Exxon Mobil Corp is considering a multi-billion dollar investment at its Singapore refinery, the company's largest, ahead of new global shipping fuel regulations starting in 2020, a senior executive said on Wednesday.
"We are currently assessing a multi-billion project in our integrated manufacturing facility here in Singapore," Matt Bergeron, vice president of Asia Pacific Fuels Business at Exxon, said at a bunkering conference.
"Should the project proceed, we plan to implement proprietary technologies that will convert lower value by-products into cleaner higher value products including 0.5 percent sulphur fuels that we believe will be the compliant option for the vast majority of the marine sector," Bergeron said.
The International Maritime Organisation (IMO) is introducing new rules on marine fuels from 2020, limiting the sulphur content to 0.5 percent, from 3.5 percent currently, to curb pollution produced by the world's ships.
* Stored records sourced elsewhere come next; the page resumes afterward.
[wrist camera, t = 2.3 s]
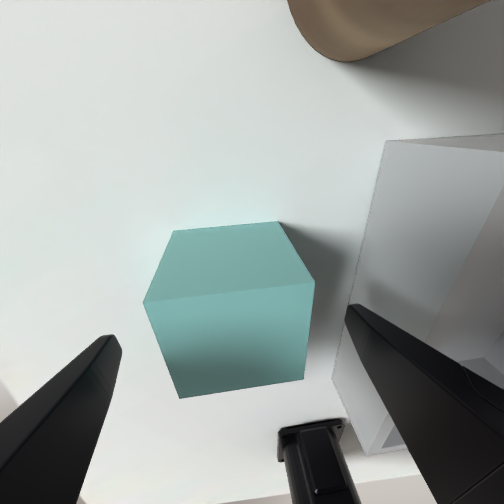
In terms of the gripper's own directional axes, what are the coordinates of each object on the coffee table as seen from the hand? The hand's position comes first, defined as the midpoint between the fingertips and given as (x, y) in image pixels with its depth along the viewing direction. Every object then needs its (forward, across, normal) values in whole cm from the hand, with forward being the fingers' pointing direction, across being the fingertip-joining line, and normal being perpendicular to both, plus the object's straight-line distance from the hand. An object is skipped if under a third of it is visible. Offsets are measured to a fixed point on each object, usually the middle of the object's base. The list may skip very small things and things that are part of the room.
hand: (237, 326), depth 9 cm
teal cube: (+4, 0, 0) cm, 4 cm away
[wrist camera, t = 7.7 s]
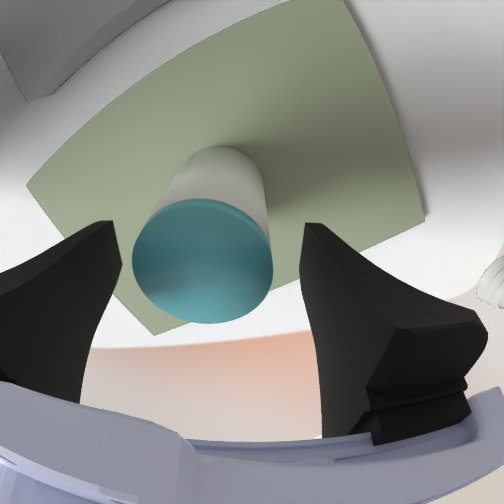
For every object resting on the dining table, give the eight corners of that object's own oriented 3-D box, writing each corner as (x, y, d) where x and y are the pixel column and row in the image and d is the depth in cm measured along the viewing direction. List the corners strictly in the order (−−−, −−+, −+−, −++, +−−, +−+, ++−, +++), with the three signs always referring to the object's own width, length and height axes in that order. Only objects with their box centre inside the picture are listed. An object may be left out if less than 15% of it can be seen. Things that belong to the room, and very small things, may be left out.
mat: (156, 329, 22) (154, 335, 21) (30, 181, 15) (25, 185, 14) (420, 216, 17) (425, 221, 16) (331, -11, 10) (334, -14, 9)
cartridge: (263, 225, 16) (272, 322, 10) (182, 228, 16) (149, 322, 10) (263, 144, 14) (274, 204, 8) (171, 149, 14) (117, 212, 8)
The shipping and oil refining industries are scrambling to prepare for the shift and have made large investments to comply with the new standards since they were announced in 2016.
Exxon's Singapore refinery is the company's largest, with a capacity of about 592,000 barrels a day. Singapore is also home to the oil giant's biggest integrated petrochemical complex.
"We have already made significant investments at a number of other refineries around the world in order to increase our production capacity of cleaner fuels with lower sulphur content," Bergeron said.
Exxon in September announced it was planning to spend more than $650 million to upgrade the UK's largest oil refinery, Fawley, on England's south coast.